David Elliott, editor of Ulster Business; Aidan Gough, InterTradeIreland’s Policy and Strategy Director; Tom Kelly, founder of Stakeholder Communications and former chair of Stronger in Europe; Will Taylor, founder of Glastry Farm Ice Cream; Johnny Hanna, Partner and Head of Tax at KPMG


“Plan for the worst case scenario and hope for the best”

That’s was the message from KPMG’s Partner and Head of Tax Johnny Hanna in reference to the likely outcome from the current discussions around the UK/European Union divorce.
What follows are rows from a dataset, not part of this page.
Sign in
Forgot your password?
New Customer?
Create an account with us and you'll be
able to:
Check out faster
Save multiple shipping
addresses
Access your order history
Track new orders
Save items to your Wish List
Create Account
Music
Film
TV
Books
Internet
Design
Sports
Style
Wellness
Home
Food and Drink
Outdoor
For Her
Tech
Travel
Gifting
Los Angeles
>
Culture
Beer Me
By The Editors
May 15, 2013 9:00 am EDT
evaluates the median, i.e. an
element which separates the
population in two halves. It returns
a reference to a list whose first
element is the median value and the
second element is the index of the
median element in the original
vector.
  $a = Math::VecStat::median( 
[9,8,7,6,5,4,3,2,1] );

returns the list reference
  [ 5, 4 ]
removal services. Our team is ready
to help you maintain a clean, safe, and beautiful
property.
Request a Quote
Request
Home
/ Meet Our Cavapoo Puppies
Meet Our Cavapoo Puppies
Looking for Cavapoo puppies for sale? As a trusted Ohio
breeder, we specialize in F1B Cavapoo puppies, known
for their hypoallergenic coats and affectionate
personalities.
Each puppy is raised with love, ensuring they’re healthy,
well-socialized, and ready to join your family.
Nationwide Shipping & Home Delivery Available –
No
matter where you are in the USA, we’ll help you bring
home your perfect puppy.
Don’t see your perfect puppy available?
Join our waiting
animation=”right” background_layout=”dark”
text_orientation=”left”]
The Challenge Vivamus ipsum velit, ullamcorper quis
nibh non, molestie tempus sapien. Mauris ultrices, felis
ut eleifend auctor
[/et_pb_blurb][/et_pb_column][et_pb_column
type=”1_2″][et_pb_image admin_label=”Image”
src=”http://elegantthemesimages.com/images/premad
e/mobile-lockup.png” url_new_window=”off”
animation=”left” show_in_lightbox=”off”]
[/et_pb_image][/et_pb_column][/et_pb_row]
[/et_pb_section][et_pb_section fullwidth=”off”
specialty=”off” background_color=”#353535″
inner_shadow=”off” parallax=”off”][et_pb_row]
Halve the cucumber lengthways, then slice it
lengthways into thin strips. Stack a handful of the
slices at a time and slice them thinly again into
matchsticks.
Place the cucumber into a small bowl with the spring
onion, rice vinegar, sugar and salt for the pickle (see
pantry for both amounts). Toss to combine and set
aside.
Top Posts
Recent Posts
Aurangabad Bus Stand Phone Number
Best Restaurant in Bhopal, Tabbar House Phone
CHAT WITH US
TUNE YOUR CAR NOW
He was speaking at the Ulster Business Brexit Breakfast, in association with KPMG, held at the MAC in Belfast where he and speakers from across the business world offered insight into how businesses have been preparing for Brexit and what we can expect in the future.

“We know the UK will leave the customs union and we know the UK will leave the single market,” he said. “Those two things on their own mean Brexit will be a big deal for many companies, so much so that even the prospect has forced many to act.”

He said preparation would be key for companies determined to thrive during what could be a difficult period in which to operate, for instance, advising consultancy business reliant on EU tenders to incorporate in the EU to be prepared for the separation.

Mr Hanna also pointed out that exporters in Northern Ireland are, in fact, looked upon enviously by those in the Republic.

“They think Northern Ireland companies have an advantage because they are part of a UK market of 70m people and their concern is people buying products in GB will choose to buy from within the Uk rather than go to the Republic.”

Tom Kelly, founder of Stakeholder Communications and former chair for Stronger in Europe, said a second referendum couldn’t be ruled out.

“If Theresa May gets a good enough majority then she might decide to put any deal she can negotiate to the people. A second referendum is possible.”

But he said that was a outside chance and in reality Brexit will be drawn out.

“It’s going to be a complicated process, not helped by an absentee Executive.”

He said a lot of work has been carried out by government in the Republic but said interest in Northern Ireland’s interests from Westminster appears weak.

“I can’t tell you how little some of them know about our situation. In the past there were Tories who had family here or interest in Ireland but there are very few today.”

Aidan Gough, InterTradeIreland’s Policy and Strategy Director, agreed with Johnny Hanna’s comments on prior planning, particularly given a recent survey by the agency found that 98% of businesses in Northern Ireland have not taken any action to ready themselves for Brexit.

“There are actions which can be taken now to prepare: innovation, lean techniques and actions which should be aimed at the worst case scenario. We’re telling business to take action now and also to engage with policy makers to let them know what is happening on the ground so they can negotiate properly.”

Will Taylor, founder of Glastry Farm Ice Cream, said he had already found subtle barriers appearing for his exports to the Republic.

“We’ve already started to look at GB and are actively looking at a distribution network there and have even had productive meetings with buyers in the United Arab Emirates.”